*Problem to solve:*
All lines from the one containing "07 Jul 2022" through the last line below must be duplicated exactly, with nothing outside that span.

[Page images and extracted text]

--- START ---

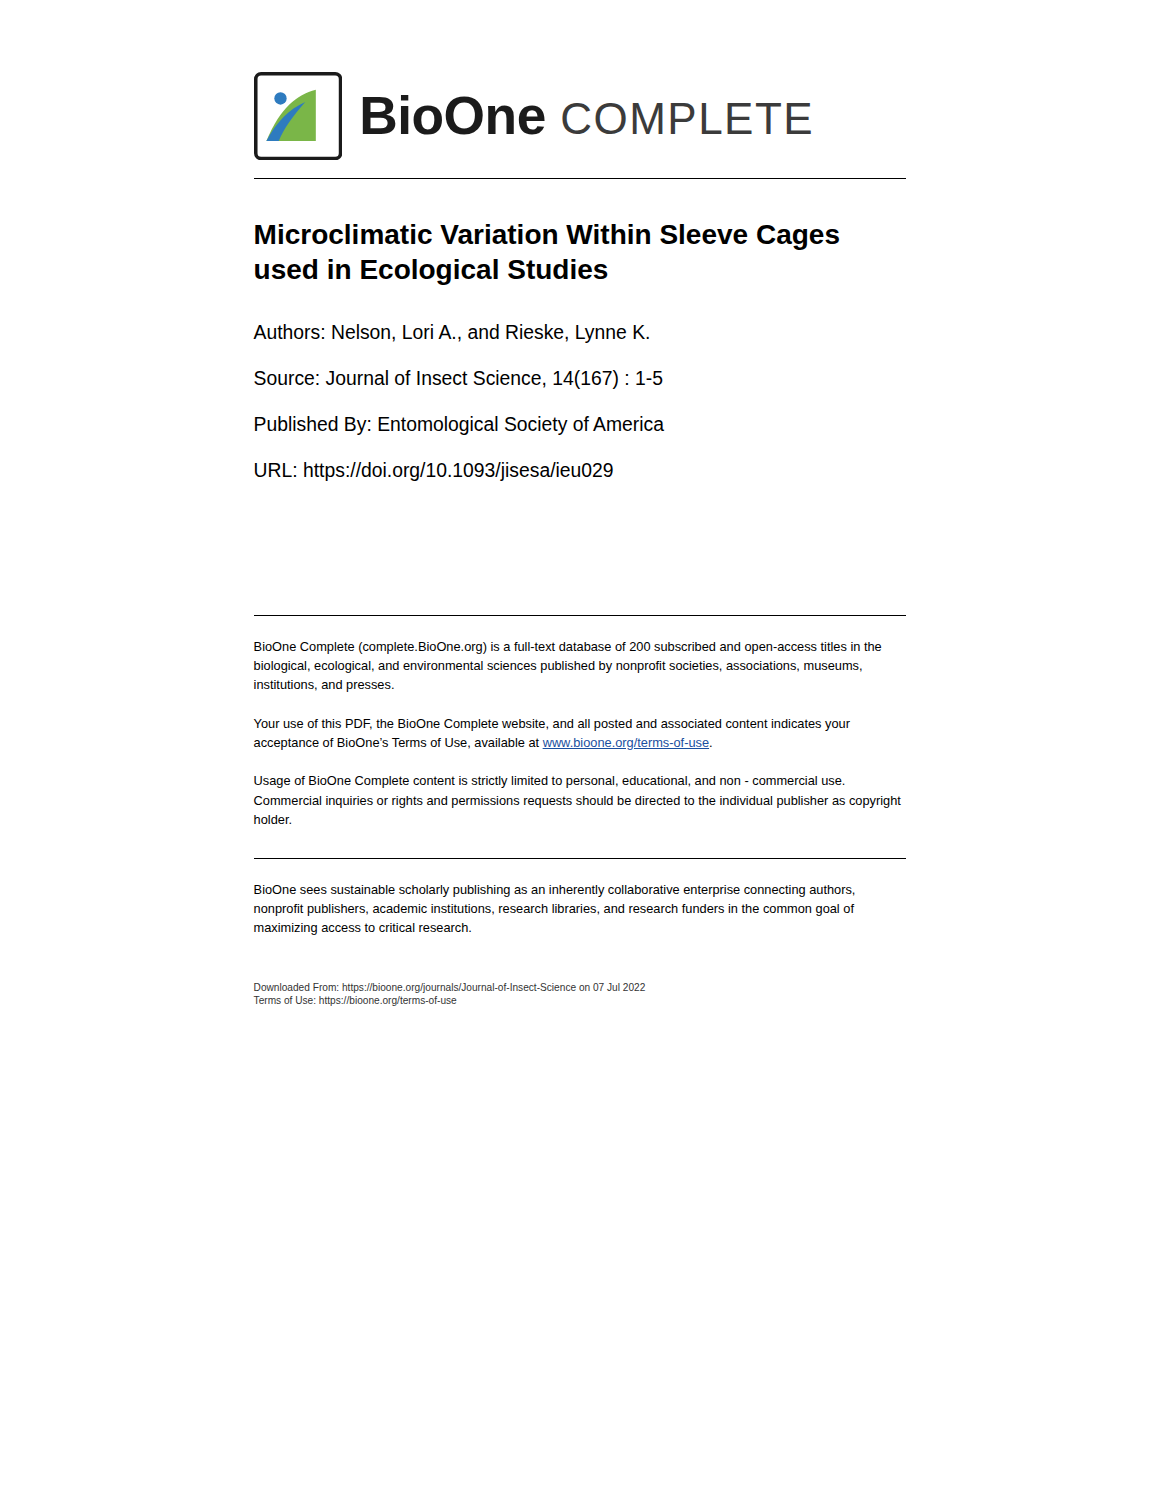Bio One COMPLETE
Microclimatic Variation Within Sleeve Cages used in Ecological Studies
Authors: Nelson, Lori A., and Rieske, Lynne K.
Source: Journal of Insect Science, 14(167) : 1-5
Published By: Entomological Society of America
URL: https://doi.org/10.1093/jisesa/ieu029
BioOne Complete (complete.BioOne.org) is a full-text database of 200 subscribed and open-access titles in the biological, ecological, and environmental sciences published by nonprofit societies, associations, museums, institutions, and presses.
Your use of this PDF, the BioOne Complete website, and all posted and associated content indicates your acceptance of BioOne’s Terms of Use, available at www.bioone.org/terms-of-use.
Usage of BioOne Complete content is strictly limited to personal, educational, and non - commercial use. Commercial inquiries or rights and permissions requests should be directed to the individual publisher as copyright holder.
BioOne sees sustainable scholarly publishing as an inherently collaborative enterprise connecting authors, nonprofit publishers, academic institutions, research libraries, and research funders in the common goal of maximizing access to critical research.
Downloaded From: https://bioone.org/journals/Journal-of-Insect-Science on 07 Jul 2022
Terms of Use: https://bioone.org/terms-of-use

--- END ---

*The completed task:*
Downloaded From: https://bioone.org/journals/Journal-of-Insect-Science on 07 Jul 2022
Terms of Use: https://bioone.org/terms-of-use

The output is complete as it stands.